The availability of tax credits for individuals and small groups purchasing coverage in the ACA’s health insurance exchanges is vital to the law’s success, because it makes health insurance coverage affordable for a segment of the population that was previously uninsured. Chief Justice Roberts closing paragraph sums it up by stating:
“Congress passed the Affordable Care Act to improve health insurance markets, not to destroy them. If at all possible, we must interpret the Act in a way that is consistent with the former, and avoids the latter.”
The Supreme Court’s decision to uphold tax subsidies for consumers purchasing coverage in the federal exchange will allow the Administration to continue implementing the ACA in accordance with the status quo. Despite this decision in favor of the Administration, we expect Congressional Republicans will continue with efforts to repeal and replace the ACA. These efforts would certainly be vetoed by President Obama.
Outlook
The Court’s opinion just about slams the door on judicial challenges to the ACA. There is still a case pending brought by the Republican majority of the U.S. House of Representatives that argues the Administration exceeded its authority when it implemented the ACA.
However, the political and legislative struggle over implementation of the ACA is far from over. Press statements from the House and Senate Republican majority make it clear they intend to proceed with legislative repeal of the ACA, but there are several budgetary and procedural obstacles.
First, the House and Senate FY 2016 budget resolution included reconciliation instructions to repeal the ACA. In addition, the House Committees on Education and the Workforce, Energy and Commerce, and Ways and Means and the Senate Committees on Finance and Health, Education, Labor and Pensions are each directed to produce bills reducing the deficit by $1 billion over ten years. Reconciliation bills are due to the respective Budget Committees by July 24th.

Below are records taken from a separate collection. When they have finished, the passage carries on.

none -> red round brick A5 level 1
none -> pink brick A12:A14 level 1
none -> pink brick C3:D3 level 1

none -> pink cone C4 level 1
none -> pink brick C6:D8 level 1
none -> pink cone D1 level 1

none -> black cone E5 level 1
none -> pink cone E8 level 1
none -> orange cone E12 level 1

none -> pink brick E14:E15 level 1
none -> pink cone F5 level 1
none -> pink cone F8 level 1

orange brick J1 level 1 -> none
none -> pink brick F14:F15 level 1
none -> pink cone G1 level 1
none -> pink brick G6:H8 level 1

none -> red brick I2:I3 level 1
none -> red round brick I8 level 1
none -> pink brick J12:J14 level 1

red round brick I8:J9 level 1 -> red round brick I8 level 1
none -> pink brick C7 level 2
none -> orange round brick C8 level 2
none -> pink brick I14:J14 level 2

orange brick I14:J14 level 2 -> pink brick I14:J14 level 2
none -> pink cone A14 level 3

Second, earlier this week the Congressional Budget Office (CBO) released a report entitled Budgetary and Economic Effects of Repealing the Affordable Care Act. CBO, along with the Joint Committee on Taxation, concluded that ACA repeal would increase federal budget deficits by $137 billion over 10 years. The House can move a reconciliation bill with repeal language but no budget offsets by having the Rules Committee report a rule waiving all points of order. However, in the Senate, a reconciliation bill without sufficient budget offsets is subject to a 60-vote Budget Act point-of-order, making it all but impossible for Republicans to get a reconciliation bill that repeals the ACA through the Senate.

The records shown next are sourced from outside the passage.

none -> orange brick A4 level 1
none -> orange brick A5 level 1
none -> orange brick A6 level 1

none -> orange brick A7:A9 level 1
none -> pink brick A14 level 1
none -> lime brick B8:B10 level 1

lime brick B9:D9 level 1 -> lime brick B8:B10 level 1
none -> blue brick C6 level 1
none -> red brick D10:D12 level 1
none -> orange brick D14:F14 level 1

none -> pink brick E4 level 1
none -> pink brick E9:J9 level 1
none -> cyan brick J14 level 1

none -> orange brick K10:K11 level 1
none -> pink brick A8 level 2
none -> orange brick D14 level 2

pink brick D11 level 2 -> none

Third, in light of today’s decision, Republican presidential candidates are likely to campaign even harder on ACA repeal. Four GOP presidential candidates are U.S. Senators (Rand Paul [R-KY], Lindsey Graham [R-SC], Ted Cruz [R-TX], and Marco Rubio [R-FL]) and each has made ACA repeal a major part of their platforms. Any ACA-related legislation that does not contain repeal language will likely be filibustered by them.

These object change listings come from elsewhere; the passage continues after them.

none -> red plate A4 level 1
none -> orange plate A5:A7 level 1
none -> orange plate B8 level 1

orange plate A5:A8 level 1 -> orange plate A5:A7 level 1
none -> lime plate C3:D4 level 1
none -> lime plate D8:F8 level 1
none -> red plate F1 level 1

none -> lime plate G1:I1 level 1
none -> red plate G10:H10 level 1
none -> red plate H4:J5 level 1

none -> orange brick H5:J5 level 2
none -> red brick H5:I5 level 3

Fourth, the House and Senate appropriations committees have been reporting FY 2016 bills which include language intended to defund ACA implementation. The House will be able to pass its bills easily. However, Senate Minority Leader Harry Reid [D-NV] has promised to filibuster all appropriations bills until Republicans agree to renegotiate discretionary spending caps. Senate Democrats have already stalled the FY 2016 Department of Defense bill. One can anticipate filibusters concerning any ACA weakening language.
In short, despite today’s ruling, the political and public relations struggle over implementation of the Affordable Care Act on Capitol Hill will continue for some time.